KPMG partner Keith Swan said it was unclear at this stage exactly which medical centre operators would be captured under the rulings.
“In my experience, many medical centre operators don’t engage doctors or GPs to provide services on their behalf,” he said.
“In fact, there are regulatory reasons why medical centres generally aren’t in a position to be able to provide medical services to patients and that’s because of that regulatory hurdle.”
“So it’s difficult to see how the understanding of the revenue offices would work in practice. To the contrary, most arrangements we’ve seen involve medical centres being engaged by GPs to provide the administrative service and the room and equipment in order for the GP or doctor to be able to provide medical services to patients.”
Mr Swan said a closer reading of the rulings suggested that the revenue authorities would place greater weight on the substance of an arrangement rather than the terms of a written agreement between the medical centres and the doctors.
“So when you consider the way that GPs usually run their own practice, there’s lots of aspects of those arrangements which mean that GPs are effectively running their own independent business in providing medical services to patients rather than simply acting on behalf of a medical centre,” he said.

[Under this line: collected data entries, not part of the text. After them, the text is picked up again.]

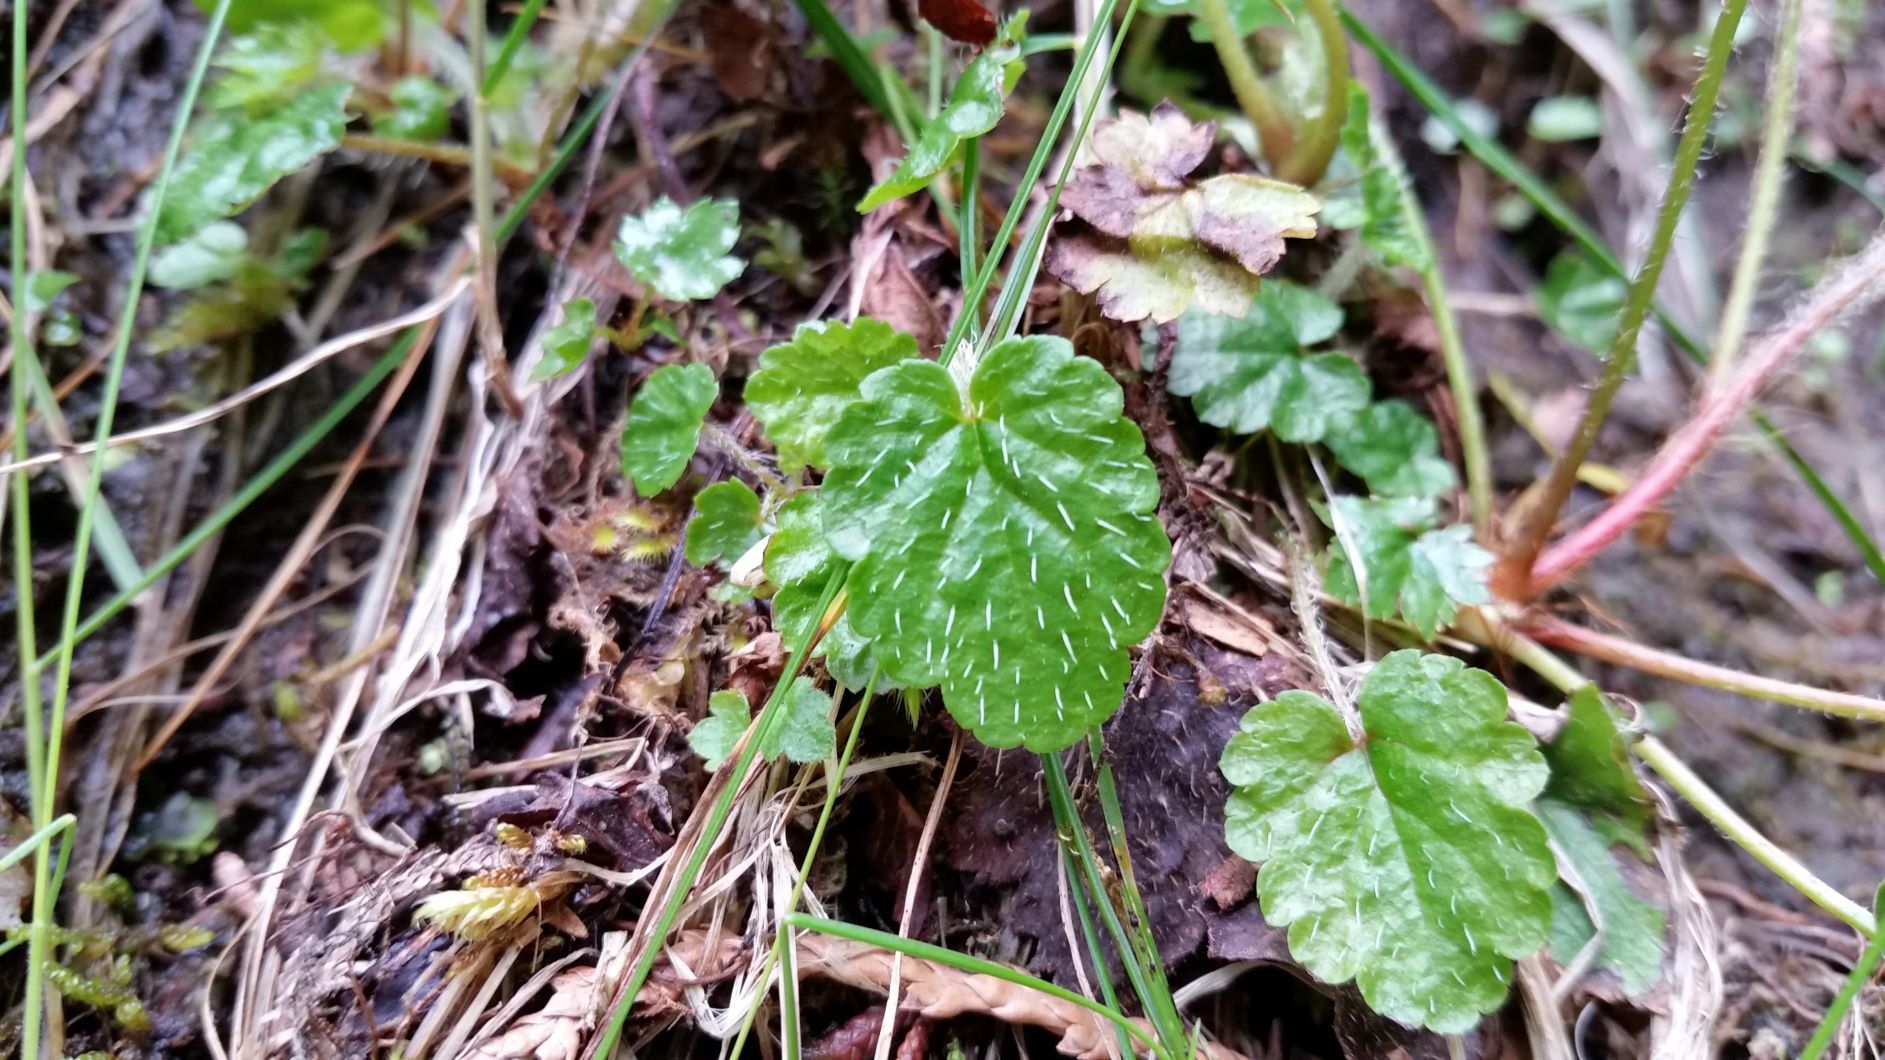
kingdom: Plantae
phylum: Tracheophyta
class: Magnoliopsida
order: Saxifragales
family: Saxifragaceae
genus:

“The challenge, of course, is that this is not really acknowledged in the revenue rulings.”
“So we’ve been left with a level of uncertainty regarding an approach which doesn’t appear to be based on a strict reading of the legal contracts between the parties but rather the revenue office’s perception of the substance of the arrangement once they’ve undertaken a review or audit.”
A court looking at these types of arrangements, on the other hand, would be more likely to place greater weight on the actual legal agreement, said Mr Swan.
“So there’s some uncertainty in terms of how much weight you place on the legal agreement versus the substance of the arrangement.”
Mr Swan said accountants and medical centres were unlikely to get further clarity on the issue until there is further litigation on this topic.
“It seems to be one of those arguments that hasn’t really been properly ventilated in a court,” he said. “It will be interesting to see how that plays out given the various amnesties that now exist in some states and territories.”